Ces trois cartes montrent les changements dans la couverture terrestre de la vallée du bas Fraser, en Colombie-Britannique, entre les années 1975, 1990 et 2007. La ville de Vancouver a pris autant d’expansion qu’elle le pouvait, tandis que North Vancouver et West Vancouver se sont étendues vers l’ouest, sans toutefois prendre une expansion considérable. En outre, l’expansion du territoire urbain du côté de Richmond n’a pas été forte au cours de la période d’étude. En amont du fleuve Fraser, cependant, l’expansion du territoire urbain est flagrante. Sur la rive sud, la région de Surrey à Delta s’est considérablement étendue. Sur la rive nord, l’expansion du territoire urbain a fait en sorte de combler l’espace entre les villes de Burnaby et de New Westminster, et il en a été de même pour le territoire entre Port Moody et Port Coquitlam. Encore plus loin de Vancouver, la région d’Abbotsford-Clearbrook s’est visiblement étendue.

Analyse

Les deux études indiquent une expansion du territoire urbain depuis les années 1970, particulièrement dans la région du Golden Horseshoe de l’Ontario. La croissance urbaine dans cette région a principalement eu lieu aux dépens des terres agricoles (ce qui a aussi été constaté par Cheng et Lee (2008)) et, dans une moindre mesure, des forêts. L’expansion est visiblement centrée autour de Toronto. Le plan de ceinture de verdure du gouvernement de l’Ontario (Ministère des Affaires municipales et du Logement, 2005), entré en vigueur en 2005, vise à protéger une grande superficie (> 7 600 km2) de terres bordant la région du Golden Horseshoe contre l’urbanisation. Le taux de croissance de la population dans la région élargie du Golden Horseshoe (qui, telle que définie par Statistique Canada, comprend des régions qui dépassent les limites de la présente analyse, au nord de la baie Georgienne et à l’est de Kawartha), entre 2001 et 2006, a été de 8,4 %. La croissance dans cette région a représenté 84 % de l’augmentation de la population de l’Ontario, et 39 % de celle du Canada au cours de cette période (Statistique Canada, 2012). Une analyse plus poussée de l’urbanisation dans la région permettra d’examiner l’efficacité du plan de ceinture de verdure pour ralentir l’expansion du territoire urbain et d’encourager la « croissance intelligente » (la densification au lieu de l’expansion, voir par exemple Société canadienne d'hypothèques et de logement, 2005).

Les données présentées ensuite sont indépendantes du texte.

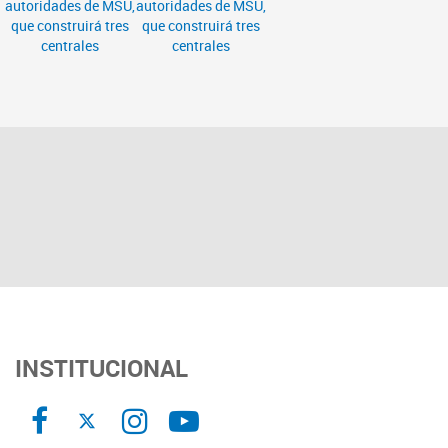
INSTITUCIONAL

L’expansion urbaine dans la vallée du bas Fraser, depuis 1975, a principalement eu lieu dans les zones de forêts ou d’arbustaies. Au cours des 30 ans qui ont précédé le recensement de 2001, la population de Vancouver et des environs a augmenté de près de 70 %, et la majeure partie de cette croissance s’est produite à l’extérieur des villes principales de Vancouver, de Burnaby et de New Westminster (Gurin, 2003). De 2001 à 2006, le taux de croissance de la population a atteint 6,5 % dans la région, dépassant ainsi la moyenne canadienne de 5,3 %. Cette tendance est associée aux zones qui ont aussi connu la plus grande urbanisation. L’expansion urbaine dans la vallée du bas Fraser se poursuivra vraisemblablement dans les collectivités plus éloignées dans la vallée, puisque la ville de Vancouver et les banlieues avoisinantes ont atteint leurs limites géographiques.

Notes de bas de page

Note 7

Tandis que les zones brûlées constituent la plus grande partie de cette classe, de très vastes zones exploitées à des fins agricoles ou minières, ainsi que des zones de défoliation grave causée par des insectes, peuvent également y être incluses.

Retour à la référence7

Note 8

Les classes « territoire urbain », « neige/glace/glacier » et « eaux continentales » n’ont pas été incluses dans l’analyse des changements. Voir les détails à l’annexe I.

Retour à la référence8

Note 9

Catégorie définie aux fins du Recensement de l’agriculture et qui correspond à peu près à la classe des « terres cultivées/zones boisées » utilisée dans le présent document.